Enduring lessons of faith
While Daniel 1:21 tells us that Daniel continued to serve in the Babylonian court until Cyrus, the first ruler of the Medo-Persian empire, came to power, the Scriptures doesn’t tell us what happened to Shadrach, Meshach and Abed-Nego after they survived being thrown into King Nebuchadnezzar’s fiery furnace. The Scriptural record covering these three men’s lives ends in Daniel 3.
However, Hebrews 11, which documents examples of many Old Testament people of faith, includes what appears to be a reference to these three. While their names are not specifically mentioned, verse 34 speaks of people who “quenched the violence of fire.” Whether this is who the author of the book of Hebrews had in mind or not, the three recorded tests of Shadrach, Meshach and Abed-Nego provide the following valuable lessons in faith for us today:
To have faith to obey YAHUAH in big trials, we need to prepare in advance by being obedient in lesser trials. Life’s challenges sometimes escalate in intensity and potential consequences. Shadrach, Meshach and Abed-Nego’s decision to not defile themselves with the king’s food and drink seems to have been a test of obedience that prepared them to be faithful when the stakes were much higher. It is important for us to be faithful now in preparation for trials that may come in the future.
Tests of faith often focus on resisting the world’s influence. Even though Shadrach, Meshach and Abed-Nego faced intense pressure to conform to Babylonian customs, they refused to disobey YAHUAH. Believers today are likewise admonished to not be of the world (John 15:19; 17:15). YAHUAH’s call to His people throughout the ages is to come out of the world (Acts 2:40; Revelation 18:4).
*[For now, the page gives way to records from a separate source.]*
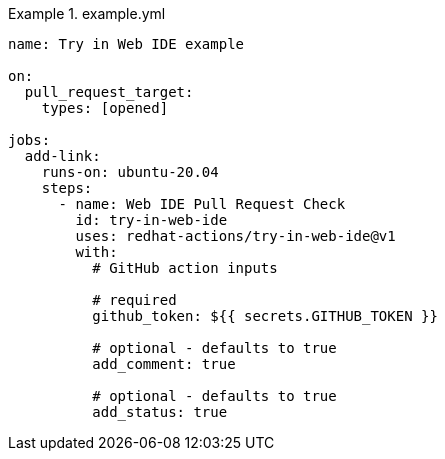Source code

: .example.yml
====
[source,yaml,subs="+quotes,+attributes,+macros"]
----
name: Try in Web IDE example

on:
  pull_request_target:
    types: [opened]

jobs:
  add-link:
    runs-on: ubuntu-20.04
    steps:
      - name: Web IDE Pull Request Check
        id: try-in-web-ide
        uses: redhat-actions/try-in-web-ide@v1
        with:
          # GitHub action inputs

          # required
          github_token: ${{ secrets.GITHUB_TOKEN }}

          # optional - defaults to true
          add_comment: true

          # optional - defaults to true
          add_status: true
----
====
Our tests of faith will ultimately determine whether we will receive eternal life. The physical lives of Shadrach, Meshach and Abed-Nego were on the line in at least two of the three tests they faced. In the bigger picture, our spiritual lives are on the line. What we do with the knowledge YAHUAH reveals to us will determine whether we will live forever with Messiah And YAHUAH the Father in the Kingdom of YAHUAH or cease to exist.